▶ [TASK INPUT]
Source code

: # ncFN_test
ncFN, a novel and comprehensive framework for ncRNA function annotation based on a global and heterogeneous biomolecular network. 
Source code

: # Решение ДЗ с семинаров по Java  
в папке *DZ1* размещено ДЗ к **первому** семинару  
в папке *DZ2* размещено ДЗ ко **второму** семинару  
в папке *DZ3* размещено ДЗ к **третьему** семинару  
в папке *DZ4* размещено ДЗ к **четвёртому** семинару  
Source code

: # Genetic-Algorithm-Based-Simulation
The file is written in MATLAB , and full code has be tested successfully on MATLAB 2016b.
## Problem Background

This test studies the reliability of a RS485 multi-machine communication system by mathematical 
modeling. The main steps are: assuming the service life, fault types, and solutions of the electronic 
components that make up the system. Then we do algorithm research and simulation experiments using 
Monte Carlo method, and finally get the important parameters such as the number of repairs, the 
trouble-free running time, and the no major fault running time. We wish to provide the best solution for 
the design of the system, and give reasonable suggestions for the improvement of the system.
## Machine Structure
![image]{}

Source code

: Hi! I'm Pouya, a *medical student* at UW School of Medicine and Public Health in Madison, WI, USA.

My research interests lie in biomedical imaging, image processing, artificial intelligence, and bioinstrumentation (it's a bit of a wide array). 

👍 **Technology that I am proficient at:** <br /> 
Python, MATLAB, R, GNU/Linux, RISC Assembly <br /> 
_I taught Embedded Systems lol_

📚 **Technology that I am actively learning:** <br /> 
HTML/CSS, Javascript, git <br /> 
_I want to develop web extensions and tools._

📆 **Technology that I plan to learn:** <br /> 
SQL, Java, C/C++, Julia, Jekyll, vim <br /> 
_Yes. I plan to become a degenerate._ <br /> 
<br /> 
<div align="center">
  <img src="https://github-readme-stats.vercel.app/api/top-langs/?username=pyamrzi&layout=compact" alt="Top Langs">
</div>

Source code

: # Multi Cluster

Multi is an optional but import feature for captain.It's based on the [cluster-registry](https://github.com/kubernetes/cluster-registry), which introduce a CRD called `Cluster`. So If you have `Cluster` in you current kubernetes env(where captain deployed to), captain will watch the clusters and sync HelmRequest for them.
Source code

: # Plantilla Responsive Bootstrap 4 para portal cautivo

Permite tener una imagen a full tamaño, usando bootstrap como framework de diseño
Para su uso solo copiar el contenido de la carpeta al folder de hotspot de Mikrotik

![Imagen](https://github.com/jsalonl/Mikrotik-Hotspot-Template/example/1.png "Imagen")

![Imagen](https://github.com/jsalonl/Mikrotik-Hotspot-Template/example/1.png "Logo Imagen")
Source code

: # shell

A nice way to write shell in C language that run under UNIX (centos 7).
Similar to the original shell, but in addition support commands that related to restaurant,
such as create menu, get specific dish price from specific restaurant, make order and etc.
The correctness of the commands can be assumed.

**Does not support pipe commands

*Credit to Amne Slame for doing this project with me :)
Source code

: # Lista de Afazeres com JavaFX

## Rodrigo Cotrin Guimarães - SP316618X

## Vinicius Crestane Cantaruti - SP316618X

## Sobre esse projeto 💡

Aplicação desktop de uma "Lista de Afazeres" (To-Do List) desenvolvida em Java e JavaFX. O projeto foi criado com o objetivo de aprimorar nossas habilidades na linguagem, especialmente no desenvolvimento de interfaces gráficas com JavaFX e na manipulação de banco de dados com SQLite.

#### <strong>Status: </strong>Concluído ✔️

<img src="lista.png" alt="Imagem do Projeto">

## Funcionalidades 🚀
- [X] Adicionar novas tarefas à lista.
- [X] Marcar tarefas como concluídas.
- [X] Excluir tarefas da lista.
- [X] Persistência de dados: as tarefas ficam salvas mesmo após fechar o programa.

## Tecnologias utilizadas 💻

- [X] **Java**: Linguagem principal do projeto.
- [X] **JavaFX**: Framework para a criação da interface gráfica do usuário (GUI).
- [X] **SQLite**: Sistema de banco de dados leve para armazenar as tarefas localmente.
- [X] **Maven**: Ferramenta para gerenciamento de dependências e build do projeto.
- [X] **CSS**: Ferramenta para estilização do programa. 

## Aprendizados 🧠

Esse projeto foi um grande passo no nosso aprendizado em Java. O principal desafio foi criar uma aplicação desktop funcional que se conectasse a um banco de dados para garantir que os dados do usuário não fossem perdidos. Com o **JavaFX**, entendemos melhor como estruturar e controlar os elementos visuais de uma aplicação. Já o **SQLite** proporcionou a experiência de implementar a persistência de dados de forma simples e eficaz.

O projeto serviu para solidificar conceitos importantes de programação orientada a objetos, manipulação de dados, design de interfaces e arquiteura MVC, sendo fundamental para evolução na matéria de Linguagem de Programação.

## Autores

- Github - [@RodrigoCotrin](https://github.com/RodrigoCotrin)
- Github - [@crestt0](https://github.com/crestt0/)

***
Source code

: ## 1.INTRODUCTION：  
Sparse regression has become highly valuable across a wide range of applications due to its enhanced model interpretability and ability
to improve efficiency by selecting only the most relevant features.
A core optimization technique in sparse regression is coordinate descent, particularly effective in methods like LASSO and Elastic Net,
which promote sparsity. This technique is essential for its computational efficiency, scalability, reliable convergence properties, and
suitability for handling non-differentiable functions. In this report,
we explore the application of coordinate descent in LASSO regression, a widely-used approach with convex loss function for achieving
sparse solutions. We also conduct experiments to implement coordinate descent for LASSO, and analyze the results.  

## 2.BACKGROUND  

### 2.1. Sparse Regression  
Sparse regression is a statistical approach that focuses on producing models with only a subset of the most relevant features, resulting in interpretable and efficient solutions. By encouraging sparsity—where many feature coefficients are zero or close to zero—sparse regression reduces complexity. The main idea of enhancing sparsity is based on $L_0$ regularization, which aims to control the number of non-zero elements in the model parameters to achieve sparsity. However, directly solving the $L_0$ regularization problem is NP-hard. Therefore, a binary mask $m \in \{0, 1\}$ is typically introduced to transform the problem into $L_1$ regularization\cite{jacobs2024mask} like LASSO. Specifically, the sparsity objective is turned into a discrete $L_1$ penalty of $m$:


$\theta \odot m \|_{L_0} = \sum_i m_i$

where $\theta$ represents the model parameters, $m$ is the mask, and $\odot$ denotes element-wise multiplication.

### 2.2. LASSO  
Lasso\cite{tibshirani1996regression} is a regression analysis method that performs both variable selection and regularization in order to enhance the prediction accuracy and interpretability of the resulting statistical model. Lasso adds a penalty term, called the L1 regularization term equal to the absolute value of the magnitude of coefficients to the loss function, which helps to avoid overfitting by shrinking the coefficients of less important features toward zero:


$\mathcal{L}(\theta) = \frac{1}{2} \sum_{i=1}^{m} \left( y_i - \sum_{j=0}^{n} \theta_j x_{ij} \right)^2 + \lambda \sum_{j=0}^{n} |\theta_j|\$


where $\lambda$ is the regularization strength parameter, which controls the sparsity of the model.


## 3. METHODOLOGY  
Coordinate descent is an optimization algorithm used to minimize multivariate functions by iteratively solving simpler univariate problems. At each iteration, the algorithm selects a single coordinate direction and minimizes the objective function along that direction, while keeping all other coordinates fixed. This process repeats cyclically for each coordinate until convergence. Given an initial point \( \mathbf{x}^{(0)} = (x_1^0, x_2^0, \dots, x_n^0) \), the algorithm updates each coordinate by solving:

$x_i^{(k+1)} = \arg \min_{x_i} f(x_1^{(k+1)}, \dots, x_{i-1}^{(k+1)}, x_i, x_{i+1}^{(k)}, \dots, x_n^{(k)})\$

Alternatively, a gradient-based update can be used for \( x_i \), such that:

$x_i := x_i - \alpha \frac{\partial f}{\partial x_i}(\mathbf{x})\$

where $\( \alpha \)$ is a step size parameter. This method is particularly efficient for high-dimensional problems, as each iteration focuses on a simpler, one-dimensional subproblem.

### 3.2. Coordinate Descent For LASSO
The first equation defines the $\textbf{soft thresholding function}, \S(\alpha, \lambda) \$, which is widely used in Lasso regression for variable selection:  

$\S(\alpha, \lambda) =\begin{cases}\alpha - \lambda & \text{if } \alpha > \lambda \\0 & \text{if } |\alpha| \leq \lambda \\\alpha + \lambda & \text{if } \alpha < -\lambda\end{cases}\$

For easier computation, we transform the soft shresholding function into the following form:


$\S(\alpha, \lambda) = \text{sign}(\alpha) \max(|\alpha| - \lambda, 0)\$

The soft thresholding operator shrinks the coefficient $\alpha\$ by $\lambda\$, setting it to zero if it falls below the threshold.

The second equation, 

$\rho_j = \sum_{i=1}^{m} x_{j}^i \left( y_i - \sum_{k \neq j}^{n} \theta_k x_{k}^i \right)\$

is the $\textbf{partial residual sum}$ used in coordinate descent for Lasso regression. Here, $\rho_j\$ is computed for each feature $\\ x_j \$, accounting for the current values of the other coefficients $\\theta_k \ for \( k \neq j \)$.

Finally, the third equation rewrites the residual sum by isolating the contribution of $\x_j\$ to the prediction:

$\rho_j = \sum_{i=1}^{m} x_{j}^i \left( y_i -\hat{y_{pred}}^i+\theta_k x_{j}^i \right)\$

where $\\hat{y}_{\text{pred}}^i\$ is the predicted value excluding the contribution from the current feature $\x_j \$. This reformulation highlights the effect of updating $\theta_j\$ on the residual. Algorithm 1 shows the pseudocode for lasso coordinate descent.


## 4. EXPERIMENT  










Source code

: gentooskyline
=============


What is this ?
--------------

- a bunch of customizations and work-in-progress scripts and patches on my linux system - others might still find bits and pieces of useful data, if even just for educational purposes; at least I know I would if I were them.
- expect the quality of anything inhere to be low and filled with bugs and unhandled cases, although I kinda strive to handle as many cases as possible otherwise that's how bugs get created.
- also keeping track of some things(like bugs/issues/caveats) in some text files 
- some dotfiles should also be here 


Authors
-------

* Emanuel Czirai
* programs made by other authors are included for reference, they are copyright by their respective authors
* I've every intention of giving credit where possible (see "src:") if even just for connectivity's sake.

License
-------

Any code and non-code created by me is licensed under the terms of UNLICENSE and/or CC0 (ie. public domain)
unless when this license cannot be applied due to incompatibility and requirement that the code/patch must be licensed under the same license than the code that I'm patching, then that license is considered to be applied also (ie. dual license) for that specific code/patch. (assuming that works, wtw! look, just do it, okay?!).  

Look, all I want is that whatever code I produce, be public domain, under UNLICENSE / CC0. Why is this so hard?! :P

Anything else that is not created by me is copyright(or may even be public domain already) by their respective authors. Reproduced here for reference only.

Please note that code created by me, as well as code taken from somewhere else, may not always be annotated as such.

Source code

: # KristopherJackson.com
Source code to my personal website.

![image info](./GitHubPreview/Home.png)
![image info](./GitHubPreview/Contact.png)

▶ [WHAT TO WORK ON] Copy out, without any change, the part of the data above that opens with the line containing "proficient at:** <br />" and closes with the line containing "extensions and tools._", including both of those lines.

▶ [ANSWER TO THE EXERCISE]
👍 **Technology that I am proficient at:** <br /> 
Python, MATLAB, R, GNU/Linux, RISC Assembly <br /> 
_I taught Embedded Systems lol_

📚 **Technology that I am actively learning:** <br /> 
HTML/CSS, Javascript, git <br /> 
_I want to develop web extensions and tools._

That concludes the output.